The management of optic nerve sheath meningiomas (ONSMs) is almost exclusively nonsurgical. These rare tumors comprise <2 % of all meningiomas and arise from the meningeal lining of the optic nerves [74, 75]. They generally grow very slowly within the subarachnoid space and the confines of the optic canal, eventually compressing the optic nerve itself and/or its vasculature. Patients usually present with progressive vision loss, although some exhibit rapid loss of vision. In a minority of patients, ONSMs are found incidentally on imaging. Less common complaints include visual-field defects, loss/alterations of color vision, and orbital pain.

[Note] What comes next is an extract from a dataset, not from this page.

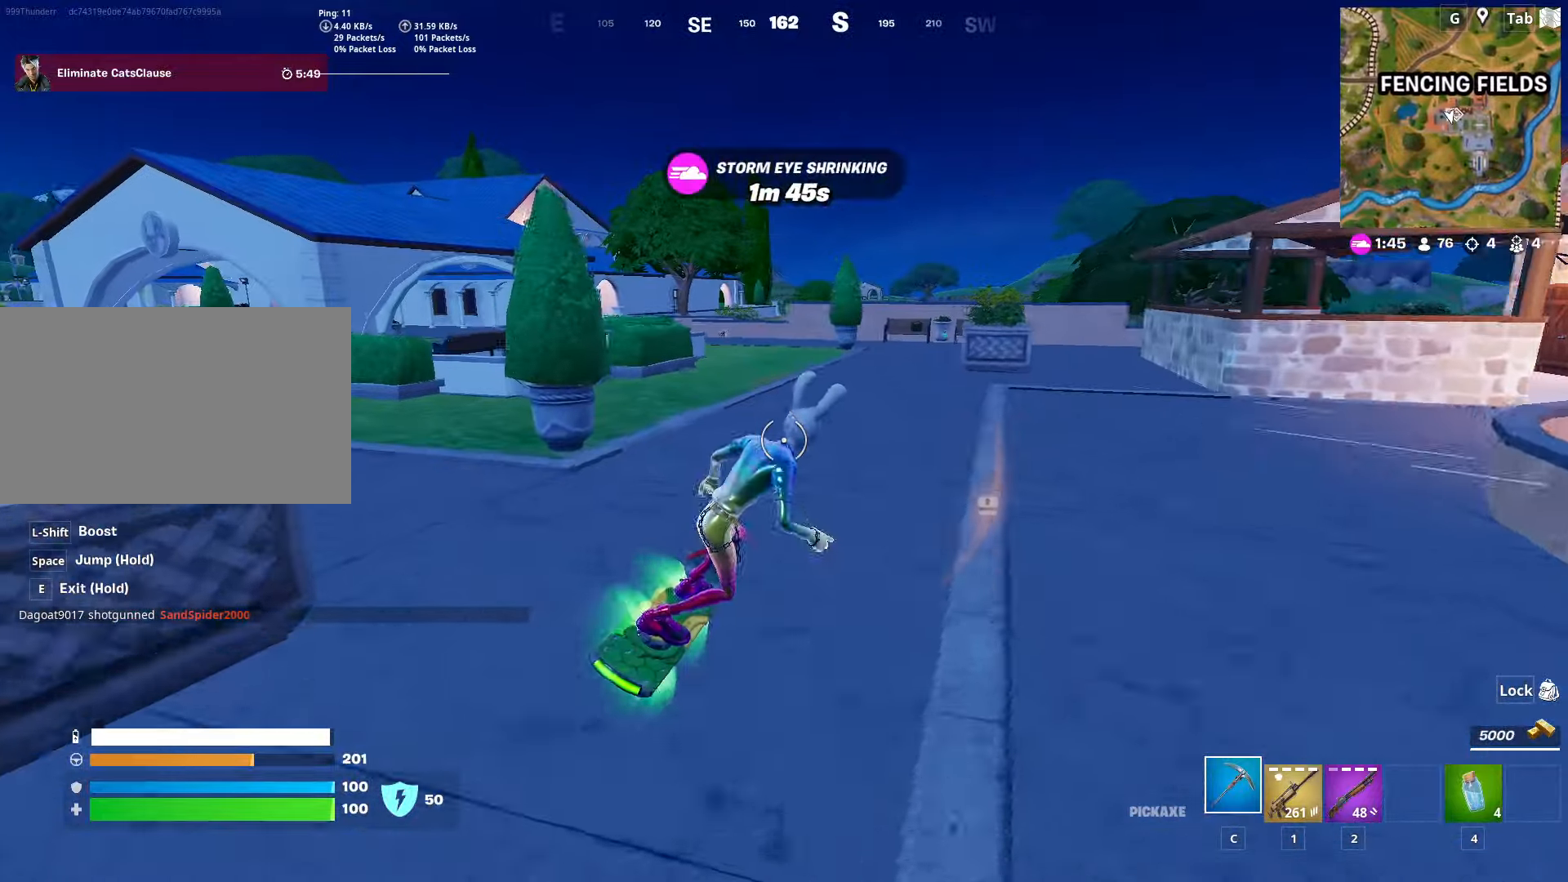
{"keys": ["w"], "mouse": [], "mouse_move": "still", "events": []}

Resection of ONSMs while keeping optic nerve in place has been tried [76–80], but carries an unacceptably high risk of visual complications and local recurrence. Resection commonly impairs the blood supply and results in blindness, even though the nerve is left grossly intact. For these reasons, fractionated RT has become the centerpiece of ONSM management. In one of the largest series published, Turbin et al. [80] reported on 64 patients with ONSMs and found that fractionated RT alone provided more favorable outcomes than observation, surgery alone, or a combination of surgery + RT. Patients in the RT only group were the only ones that did not demonstrate a statistically significant decline in visual acuity after a mean follow-up of 11.5 years (range, 4.75–23 years); all other groups demonstrated a significant decrement in visual acuity, including complete visual loss. Irradiated patients received 40–55 Gy of fractionated RT (1.8–2.0 Gy/fraction) over approximately 5 weeks. In a study from Japan, Narayan et al. [81] evaluated 14 patients with ONSMs who were treated with conformal, fractionated RT to 50.4–56 Gy. After a median follow-up of 4.1 years, 86 % of the treated patients had either improved or stable visual acuity. These studies and six additional studies with similar results have established highly conformal, fractionated RT as the first-choice treatment modality for patients with ONSMs. In aggregate, the local control is excellent (95 %); early visual improvement (<3 months from the completion of RT) is attained in about half of the patients (54.7 %); and complications of therapy are relatively uncommon [74, 82]. It is our policy to treat symptomatic ONSM patients with highly conformal, fractionated RT to doses of 50.4–54 Gy using daily fractions of 1.8 Gy; however, there is no uniform agreement as to whether patients with stable ONSMs and stable vision should be approached with observation or early RT. Patients with bilateral disease are generally treated whereas those with unilateral tumors are observed provided that they can be expected to comply with serial visual field testing, and regular clinical and imaging follow-up.